We have 5 custom reports for our 94 districts. A capability grants access to these custom reports.
The issue is that each district should not see the report results from another district.
Currently, the only alternative is to create 5 * 94 = 470 custom reports, granting a set of 5 to each district. However, this is cumbersome when a report needs to be updated. TaskDefinitions (Reports) create TaskResult objects (the result of a report). In addition, to the TaskResult object, a JasperReport object is created. Neither the TaskResult/JasperResult object "re-executes" BeanShell when you open the task result.
Is there a way to only have 5 reports and scope the results so that only users in that district can see them?
I have an example of how this might be achieved when based on this code below which will look at the scope(s) of the one who is running the report. It will only return identities that are in the same scope as the one that is running the report
// Retrieve Scope of Executor then filter all Identities on that Scope only
import org.apache.commons.logging.Log;
import sailpoint.object.Filter;
import sailpoint.object.Identity;
import sailpoint.object.Scope;
Identity identity = context.getObjectByName(Identity.class, arguments.get("launcher"));
if (identity != null) {
String scopeName = identity.getAssignedScope().getDisplayableName();
List roleFilters = new ArrayList();
if (scopeName!= null) {
roleFilters.add(Filter.eq("identity.assignedScope.name", scopeName));
}
if (!roleFilters.isEmpty()) {
queryOptions.addFilter(Filter.or(roleFilters));
}
} else {
// When Saving with Preview or Execute the Launcher is empty so all results would be shown.
// This filter will prevent that (creates empty report, it works when executed from the My Reports
queryOptions.addFilter(Filter.eq("identity.name", "xxx"));
}
return queryOptions;
The problem with the code sample above:
This will create the report intended for Group A, however Group B, and C will also be able to view it.
So the end goal is to have one report that anyone can run, however only the data that is associated with that scope is visible no matter what user group is involved (scope).
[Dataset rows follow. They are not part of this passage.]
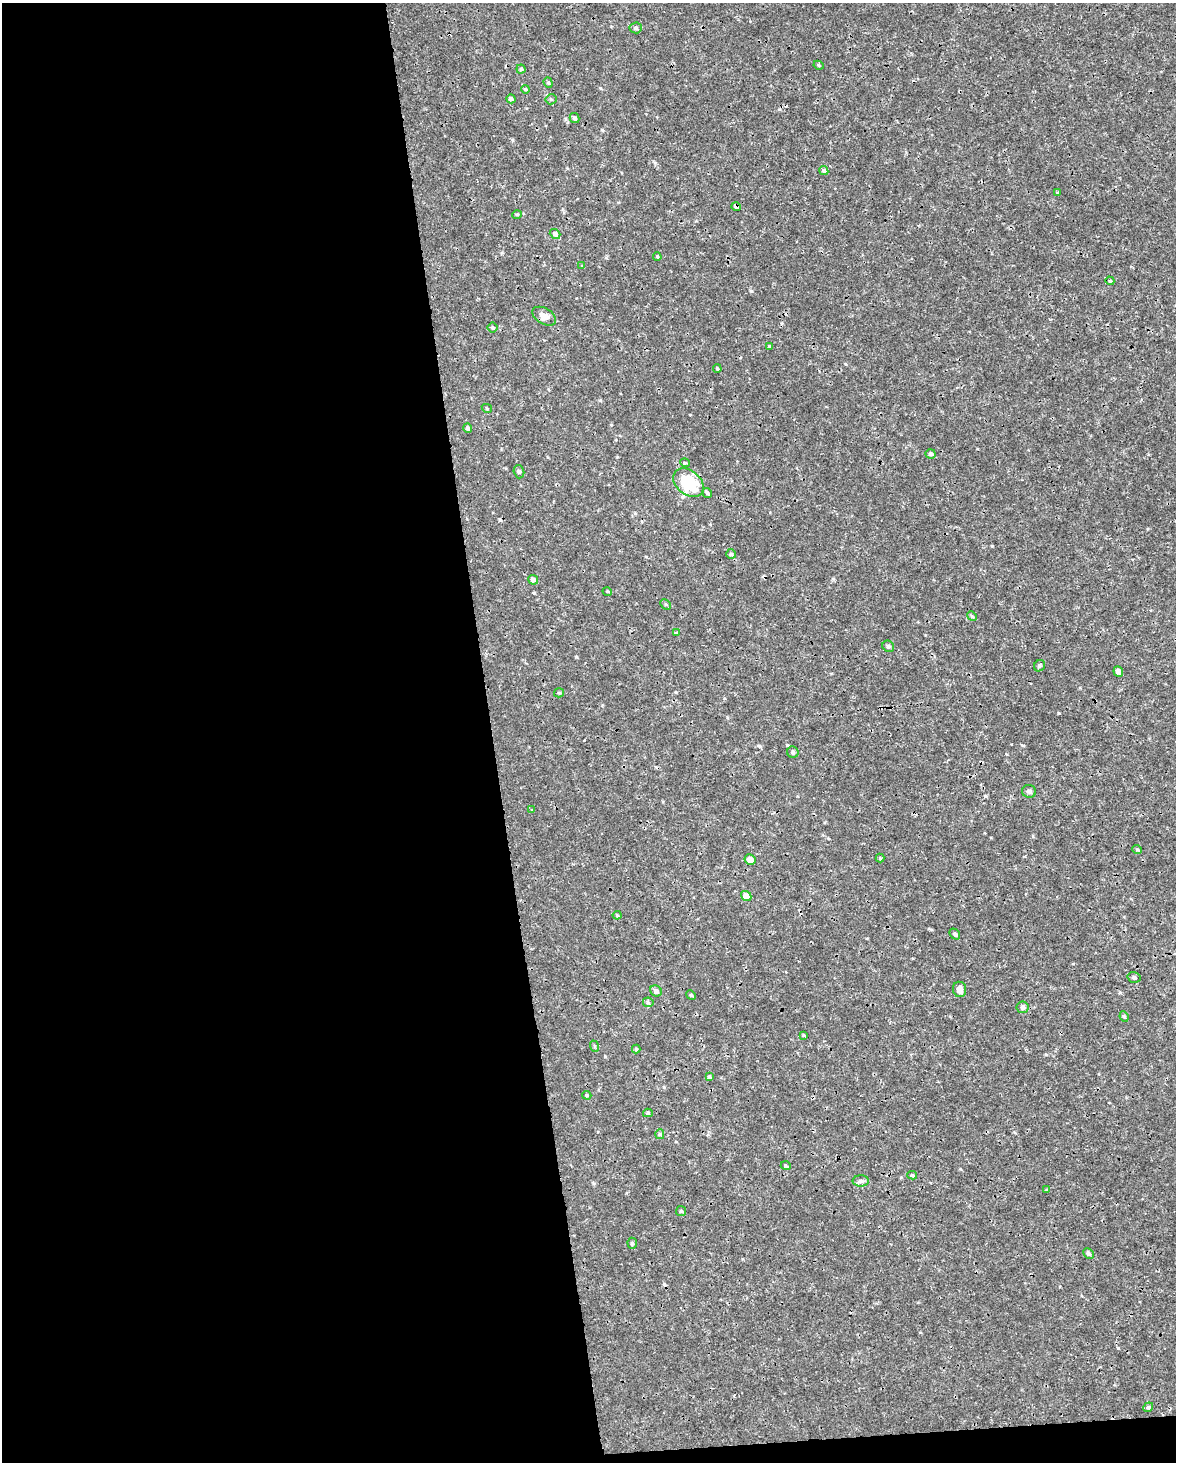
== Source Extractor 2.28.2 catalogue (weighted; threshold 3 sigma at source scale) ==
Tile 9 of 4 x 3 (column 1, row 3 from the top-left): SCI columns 1-1174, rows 59-1518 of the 4694 x 4454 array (HDU 1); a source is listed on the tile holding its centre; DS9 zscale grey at full resolution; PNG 1178 x 1464 px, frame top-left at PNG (2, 3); each listed source drawn as its Kron ellipse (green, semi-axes under 4 px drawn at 4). Shown black and unused: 43% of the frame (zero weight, under 3 of 4 exposures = <1% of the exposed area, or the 3 px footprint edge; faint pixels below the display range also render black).
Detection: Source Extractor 2.28.2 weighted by HDU 2 'WHT'; one run over the whole footprint, this tile lists its part. Background 5.86e-04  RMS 8.8e-04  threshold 0.00397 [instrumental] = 3 sigma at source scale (4.5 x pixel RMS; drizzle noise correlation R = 1.50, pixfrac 1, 0.0396/0.0396 arcsec/px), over >= 5 px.
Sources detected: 71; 3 cosmic-ray / hot-pixel residue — neither listed nor drawn; the other 68 listed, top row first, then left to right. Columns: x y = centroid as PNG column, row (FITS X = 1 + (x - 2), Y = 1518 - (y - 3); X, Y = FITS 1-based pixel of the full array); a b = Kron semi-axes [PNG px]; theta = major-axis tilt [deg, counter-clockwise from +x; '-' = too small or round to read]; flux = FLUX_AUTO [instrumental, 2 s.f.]
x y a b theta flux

So Group B would only be able to view Group B even if Group A ran it.
I think you don't have good options here.
What comes to my mind is to create these reports programatically (writing some script to generate the XML artifact for the TaskDefinition and importing/exporting using IIQDA for example) and maintain them in the same way, so everytime you need to change each one of these hundreds of artifacts, you can just re-generate them via code.
The only thing I'd do in a different way is to use 94 scopes for each 5-set report instead of using capabilities.